I'd never seen that ioctl before and didn't notice that it was crypto related. It looks like you're in this fips-only boringssl code:

https://boringssl.googlesource.com/boringssl/+/1eb7769e1189f90e41b81118d903090dbbe98ea6/crypto/fipsmodule/rand/urandom.c#280

#if defined(BORINGSSL_FIPS) && !defined(URANDOM_BLOCKS_FOR_ENTROPY)
  // In FIPS mode on platforms where urandom doesn't block at startup, we ensure
  // that the kernel has sufficient entropy before continuing. This is
  // automatically handled by getrandom, which requires that the entropy pool
  // has been initialised, but for urandom we have to poll.
  for (;;) {
    int entropy_bits;
    if (ioctl(fd, RNDGETENTCNT, &entropy_bits)) {
      fprintf(stderr,
              "RNDGETENTCNT on /dev/urandom failed. We cannot continue in this "
              "case when in FIPS mode.\n");
      abort();
    }

    static const int kBitsNeeded = 256;
    if (entropy_bits >= kBitsNeeded) {
      break;
    }

    usleep(250000);
  }
#endif  // BORINGSSL_FIPS && !URANDOM_BLOCKS_FOR_ENTROPY
}
antoniovicente commented 3 years ago

Out of curiosity, who is your CPU vendor? Are you running on a VM or on bare metal? Does the machine have spinning disks or only SSDs?

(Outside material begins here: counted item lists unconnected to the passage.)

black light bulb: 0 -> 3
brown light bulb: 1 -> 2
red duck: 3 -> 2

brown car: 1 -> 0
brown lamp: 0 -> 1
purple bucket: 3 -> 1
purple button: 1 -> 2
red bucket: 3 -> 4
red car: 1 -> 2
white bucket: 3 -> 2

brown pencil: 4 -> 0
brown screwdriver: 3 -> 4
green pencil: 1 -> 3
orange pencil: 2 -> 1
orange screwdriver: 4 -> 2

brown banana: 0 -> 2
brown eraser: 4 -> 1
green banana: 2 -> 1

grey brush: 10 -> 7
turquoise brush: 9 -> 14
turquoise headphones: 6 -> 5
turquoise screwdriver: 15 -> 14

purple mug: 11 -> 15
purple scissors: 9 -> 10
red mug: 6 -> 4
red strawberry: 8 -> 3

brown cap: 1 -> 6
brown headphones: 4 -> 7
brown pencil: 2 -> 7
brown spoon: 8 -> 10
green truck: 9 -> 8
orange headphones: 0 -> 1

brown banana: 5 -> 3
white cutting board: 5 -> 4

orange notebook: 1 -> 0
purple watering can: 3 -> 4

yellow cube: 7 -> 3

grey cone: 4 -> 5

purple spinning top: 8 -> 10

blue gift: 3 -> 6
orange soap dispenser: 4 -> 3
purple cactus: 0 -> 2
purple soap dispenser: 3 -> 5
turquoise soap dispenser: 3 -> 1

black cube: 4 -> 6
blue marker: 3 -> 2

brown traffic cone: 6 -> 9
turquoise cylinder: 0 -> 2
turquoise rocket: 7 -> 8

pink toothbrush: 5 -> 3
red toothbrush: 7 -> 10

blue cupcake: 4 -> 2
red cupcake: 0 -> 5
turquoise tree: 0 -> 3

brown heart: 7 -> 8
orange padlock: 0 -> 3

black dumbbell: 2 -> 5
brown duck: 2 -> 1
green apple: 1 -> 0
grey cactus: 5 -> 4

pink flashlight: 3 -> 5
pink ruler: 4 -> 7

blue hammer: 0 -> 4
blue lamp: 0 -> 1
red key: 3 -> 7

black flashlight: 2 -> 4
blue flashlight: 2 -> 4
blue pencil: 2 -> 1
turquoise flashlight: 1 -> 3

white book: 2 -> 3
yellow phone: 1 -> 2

charlesxu2000 commented 3 years ago

It is FIPS enabled Envoy, we run on ESXi. It is most likely due to the low available entropy number.

charlesxu2000 commented 3 years ago

The root cause for this issue is due to the number of available bits for entropy is low. Envoy boring SSL requires at least 256 bits. In our VM, it is below that. By increase the available entropy number, Envoy comes up.